P2P energy trading blockchain solution developed by Mitsubishi Electric


Mitsubishi Electric and Tokyo Institute of Technology have developed a new blockchain technology for peer-to-peer (P2P) energy trading.

In a market with multiple solutions, the innovation of the new technology is that it is based on newly devised distributed optimisation algorithm that can be run on customers’ standard computers using minimal computation to share data and trade energy.

Moreover, the new mining method is executable on a micro-computing server, the companies say.

This is in comparison to the high performance devices that are required for conventional blockchain solutions.

The new solution appears to be largely aimed to the Japanese market. Feed-in tariffs were introduced in Japan in 2012 in the wake of the Fukushima disaster to incentivise renewable energy development. However, the scheme has been gradually retired over the past year. With contracts expiring, energy producers need to seek alternative buyers and peer-to-peer transacting is attracting growing attention.

Related articles:
Blockchain peer-to-peer rooftop solar trading pilot launched in India
Blockchain gets a push in US energy standards board

Japan’s current electricity utilities industry law allows only retail power companies to sell electricity to consumers. Demonstrations are being conducted to test use of blockchain for P2P power transactions under the management of retail electric operators, aimed at verifying the effectiveness of such transactions while identifying any possible issues.

The new solution involves four steps. In the first step, information on buy and sell orders with a common trading goal are shared by computing servers during a predetermined timeframe. Second, each server searches for buy and sell orders matched to the common goal of the first step. Third, each server shares its search results. In the fourth and final step, each server receives the search results and generates a new block by selecting trades that best meet the shared goal, which it adds it to each blockchain.

The trading goal shared among consumers can be changed to meet specific needs. For example, if the goal is to maximise the amount of surplus electricity available in the market, the best offer-bid match can be searched with respect to this common goal.

If the priority is the profits of prosumers and consumers, the shared goal can be adjusted to increase total profits, or raise the lowest profits, of all prosumers and consumers. By allowing the shared goal to be adjusted, the system enables flexible P2P energy trading.
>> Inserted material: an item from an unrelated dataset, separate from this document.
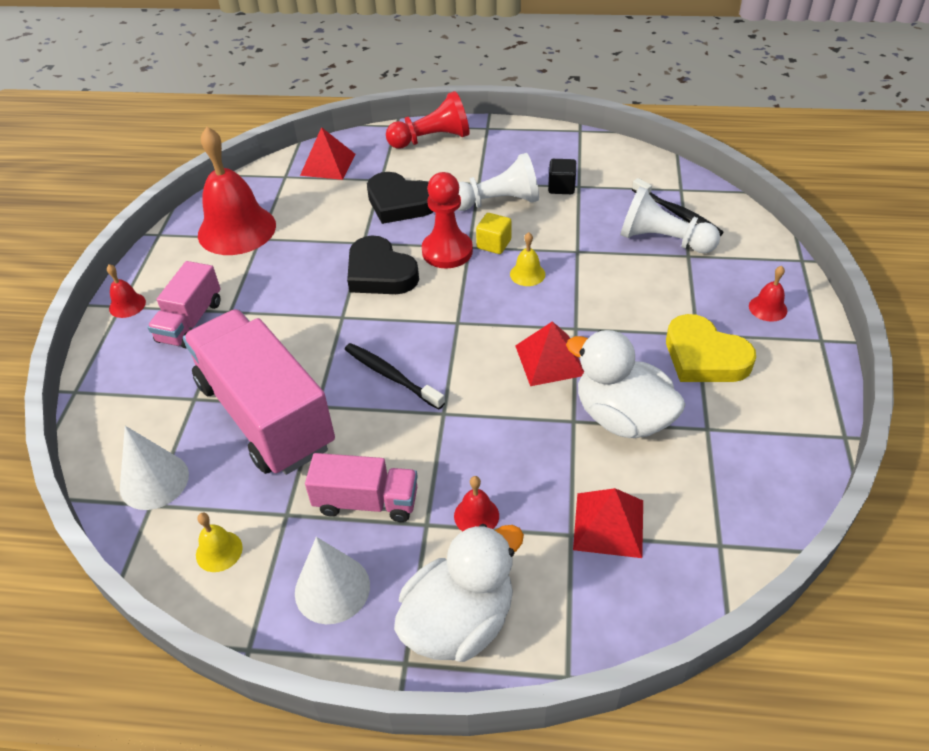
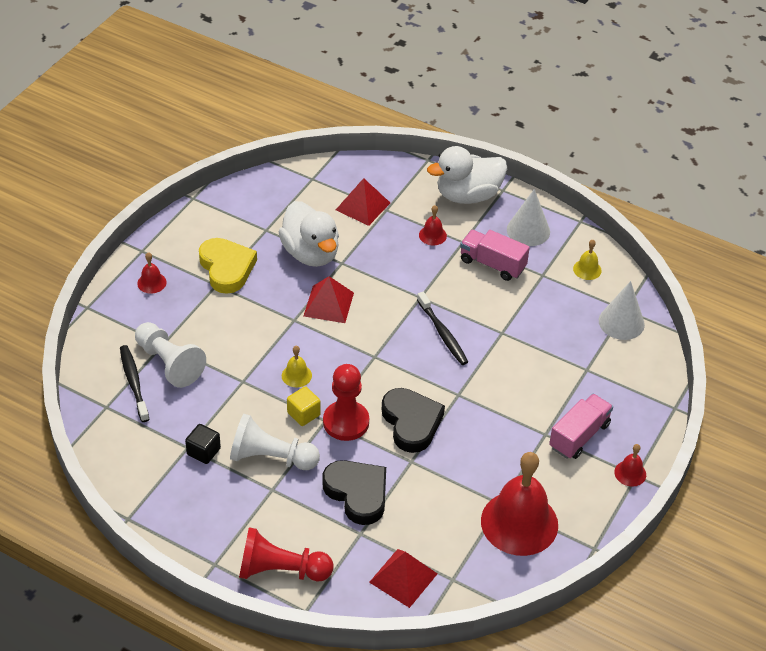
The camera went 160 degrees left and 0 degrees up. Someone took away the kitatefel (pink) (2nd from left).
In the collaboration, Mitsubishi Electric has taken charge of designing the P2P energy trading system and its clearing functions while Tokyo Tech has handled blockchain technology R&D and the design of an optimal clearing algorithm.

The P2P energy trading system’s performance will be evaluated beginning of April to further optimise the algorithm as required, aiming at the earliest possible commercialisation, the companies say.